In IE11 we can see it goes to LayoutHeader.tsx and global.Intl is already there as it already has intl polyfill support unlike IE10 and then it goes to i18nLoader.js file.

@mananarora

This looks like an implementation detail to me.

Why is global.Intl "undefined" in your code when Intl _could probably be_ defined by terra-i18n globally (see snippet below)? Do you see that the logic in IntlLoaders.js is executed after executing your logic to add polyfill in your component?

Have you investigated into whether or not it is the right place for you to execute that logic to add the polyfill — may be you are trying to see if it is defined before terra-i18n updates the global namespace for you (which I think is unlikely but could very well be the case) — maybe you will need to add the polyfill once the component mounts?

As @benbcai and I pointed out earlier, if an application needs a specific polyfill, it should be added by the application. In that regard, what other alternatives have you tried so far?

if (!global.Intl) {
    global.Intl = require('intl')
    loadIntl(locale);
} 

Edit:

I investigated further to see the behaviour on one of our Terra components. Here are the findings -

  • The current logic in terra-i18n makes Intl available in global namespace automatically and I tested it out on IE 10.

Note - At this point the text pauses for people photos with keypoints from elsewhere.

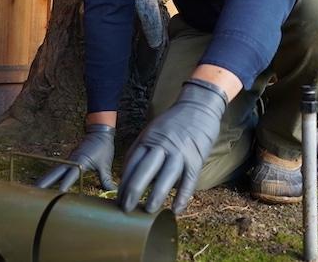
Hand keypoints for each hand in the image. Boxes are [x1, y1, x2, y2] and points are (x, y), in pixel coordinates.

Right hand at [35, 124, 116, 191]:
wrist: (99, 131)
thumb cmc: (103, 147)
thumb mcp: (105, 164)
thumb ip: (106, 178)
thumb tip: (112, 191)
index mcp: (79, 162)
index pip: (69, 177)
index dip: (63, 186)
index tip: (57, 195)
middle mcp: (70, 161)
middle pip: (54, 173)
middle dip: (44, 182)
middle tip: (32, 191)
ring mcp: (68, 160)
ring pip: (53, 171)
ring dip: (44, 179)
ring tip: (33, 189)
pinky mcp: (68, 160)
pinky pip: (57, 169)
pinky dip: (50, 176)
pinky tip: (45, 183)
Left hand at [118, 79, 227, 213]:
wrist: (199, 105)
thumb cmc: (173, 121)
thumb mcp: (152, 130)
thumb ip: (142, 150)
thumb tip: (130, 174)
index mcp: (149, 139)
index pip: (132, 163)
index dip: (124, 182)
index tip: (118, 197)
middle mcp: (163, 146)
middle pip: (145, 171)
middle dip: (133, 192)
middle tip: (125, 209)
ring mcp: (180, 153)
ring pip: (165, 178)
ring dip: (155, 196)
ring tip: (148, 211)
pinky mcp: (196, 159)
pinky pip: (188, 181)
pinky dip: (182, 196)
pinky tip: (175, 209)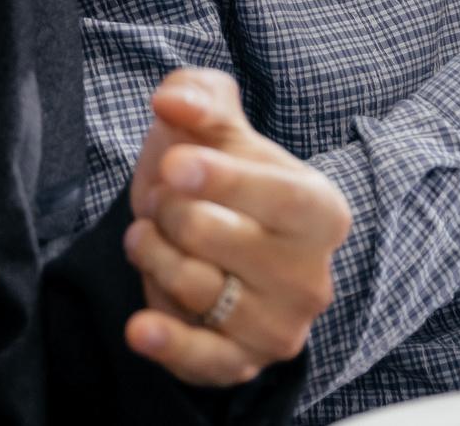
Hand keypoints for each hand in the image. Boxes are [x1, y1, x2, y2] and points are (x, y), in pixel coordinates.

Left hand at [118, 70, 349, 387]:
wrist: (209, 242)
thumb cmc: (216, 176)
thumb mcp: (213, 124)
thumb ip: (197, 96)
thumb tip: (171, 100)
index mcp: (320, 210)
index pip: (280, 199)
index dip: (225, 180)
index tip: (174, 165)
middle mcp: (312, 277)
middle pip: (215, 238)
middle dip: (166, 209)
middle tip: (160, 199)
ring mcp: (280, 327)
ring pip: (194, 288)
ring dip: (151, 254)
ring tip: (149, 237)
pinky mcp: (243, 363)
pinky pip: (203, 360)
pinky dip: (167, 343)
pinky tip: (139, 326)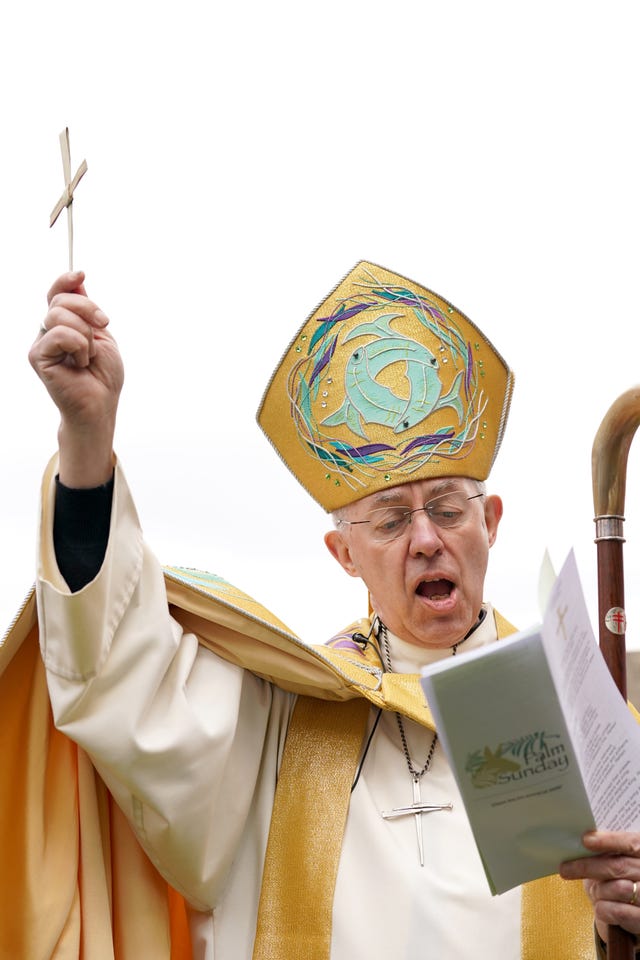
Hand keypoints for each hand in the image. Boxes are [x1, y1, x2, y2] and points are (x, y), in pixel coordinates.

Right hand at [29, 271, 123, 486]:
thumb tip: (78, 278)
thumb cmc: (103, 376)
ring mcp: (41, 344)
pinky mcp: (38, 357)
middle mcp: (48, 332)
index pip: (57, 294)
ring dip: (86, 334)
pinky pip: (59, 335)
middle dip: (89, 309)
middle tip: (104, 327)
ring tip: (88, 356)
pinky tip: (80, 363)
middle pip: (61, 300)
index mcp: (63, 325)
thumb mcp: (102, 336)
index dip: (66, 280)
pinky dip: (78, 346)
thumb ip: (87, 310)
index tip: (81, 273)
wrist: (101, 405)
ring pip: (59, 315)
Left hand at [560, 830, 639, 943]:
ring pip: (618, 888)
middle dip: (588, 867)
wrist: (633, 911)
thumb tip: (581, 843)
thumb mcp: (617, 863)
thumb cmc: (621, 881)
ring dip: (598, 891)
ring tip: (594, 893)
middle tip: (565, 868)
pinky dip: (604, 910)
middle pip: (618, 866)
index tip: (585, 840)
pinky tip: (600, 908)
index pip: (630, 843)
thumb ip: (606, 853)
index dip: (608, 841)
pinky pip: (619, 912)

https://github.com/cerner/terra-core/blob/20ca65bedab2c3d1325a73026f430d6765592a6e/packages/terra-i18n/src/i18nLoader.js#L14-L16

  • I added a piece of logic in one of our components to see if a console log is printed when global.Intl._DateTimeFormatTimeZone evaluates to falsy and it does print it out on IE 10.

  • Logic to add Intl polyfill in terra-i18n is executed before the control hits the logic that adds the TZ polyfill in the component.

I'd think that you'd need to investigate as to why it is blowing up in your application further.